The problem: Whatever lies between the line that holds "apple: present [290,372,342,428]" and the final line of the records below, both included, should be repeated exactly; leave out the pictures and add nothing.

Records to process:
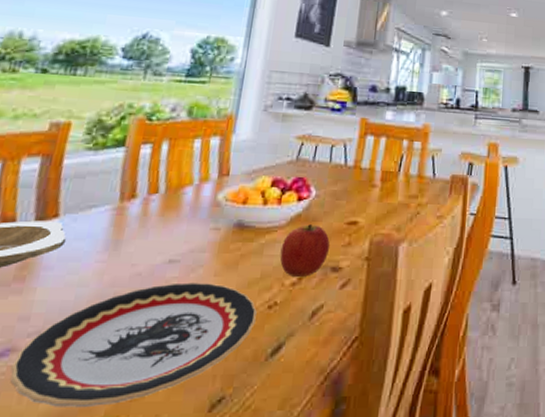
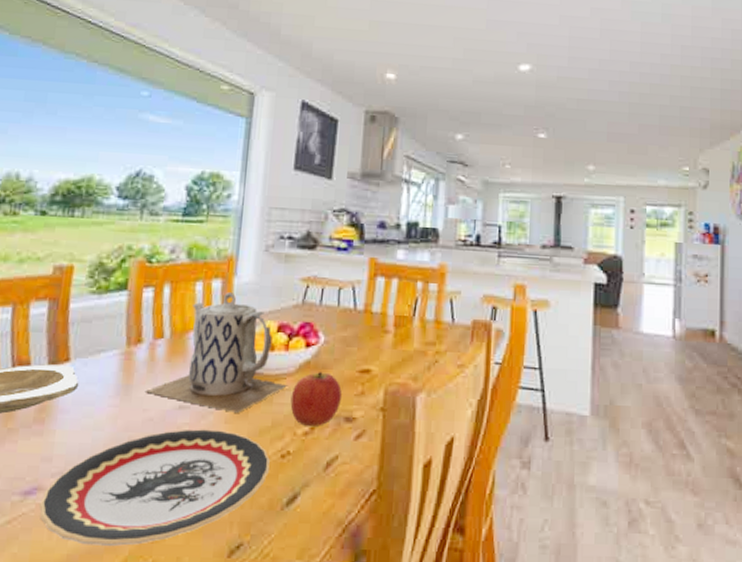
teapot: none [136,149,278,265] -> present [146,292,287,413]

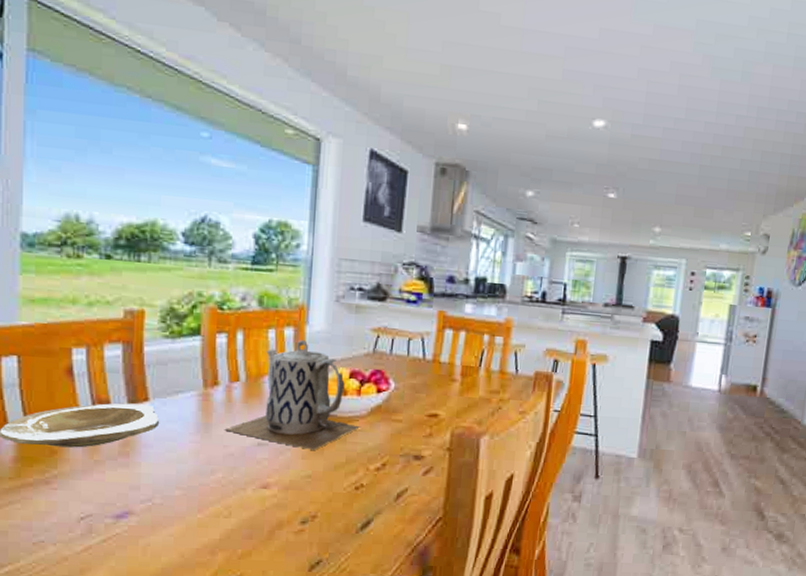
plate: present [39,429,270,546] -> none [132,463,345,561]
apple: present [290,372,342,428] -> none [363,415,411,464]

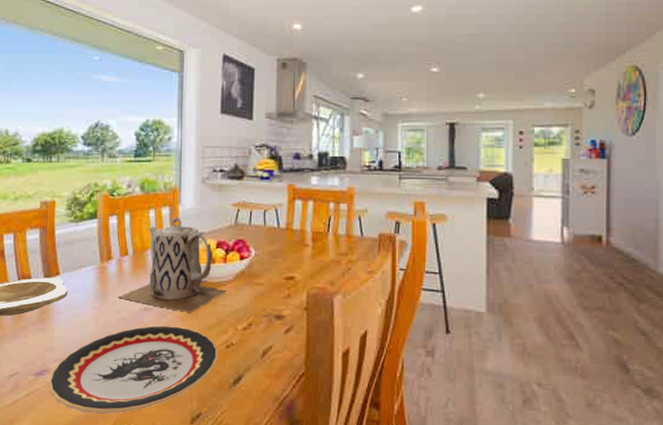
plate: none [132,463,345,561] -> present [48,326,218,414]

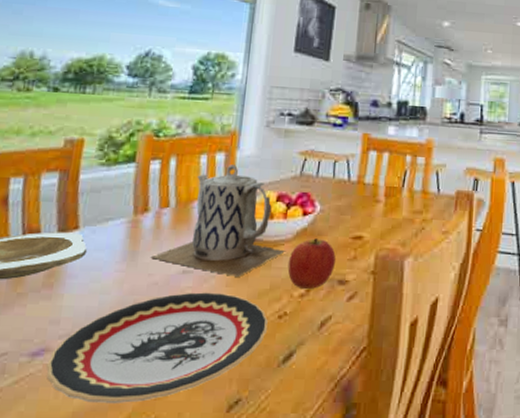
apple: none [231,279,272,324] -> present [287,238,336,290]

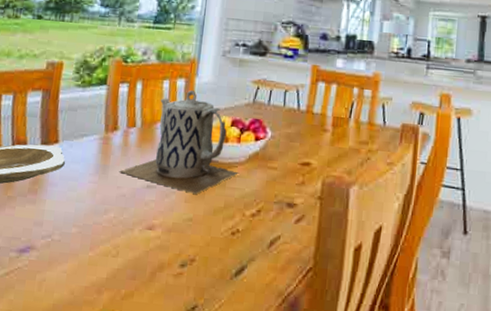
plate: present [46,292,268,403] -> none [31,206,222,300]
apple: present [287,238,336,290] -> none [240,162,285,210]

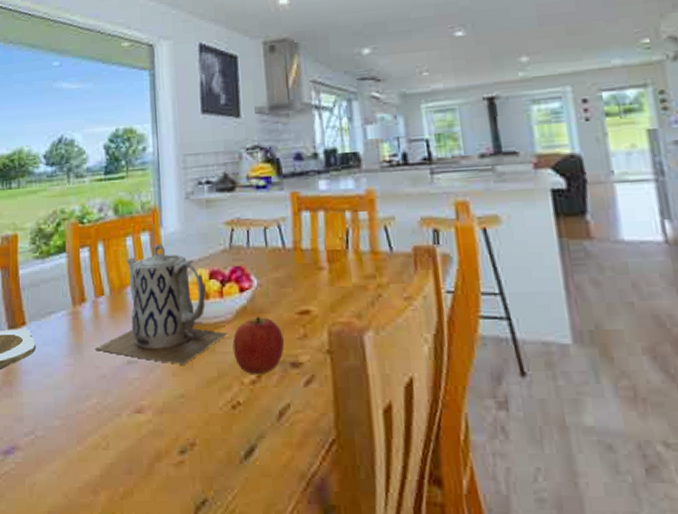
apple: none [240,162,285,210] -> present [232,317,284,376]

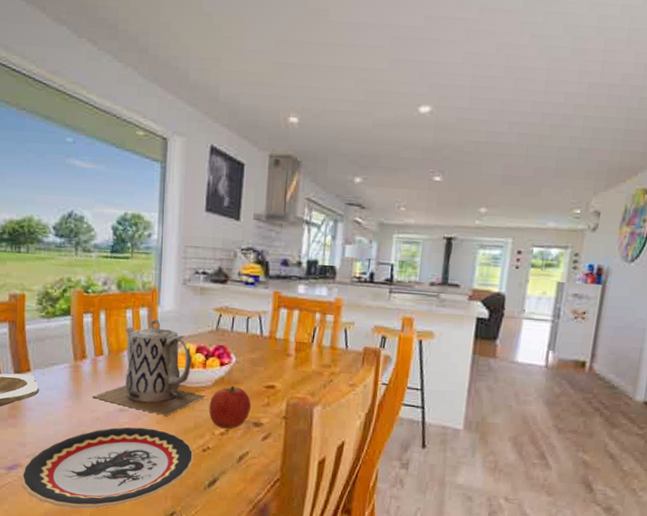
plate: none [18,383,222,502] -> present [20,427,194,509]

Your solution:
apple: present [290,372,342,428] -> none [363,415,411,464]

plate: none [132,463,345,561] -> present [48,326,218,414]

apple: none [231,279,272,324] -> present [287,238,336,290]

plate: present [46,292,268,403] -> none [31,206,222,300]
apple: present [287,238,336,290] -> none [240,162,285,210]

apple: none [240,162,285,210] -> present [232,317,284,376]

plate: none [18,383,222,502] -> present [20,427,194,509]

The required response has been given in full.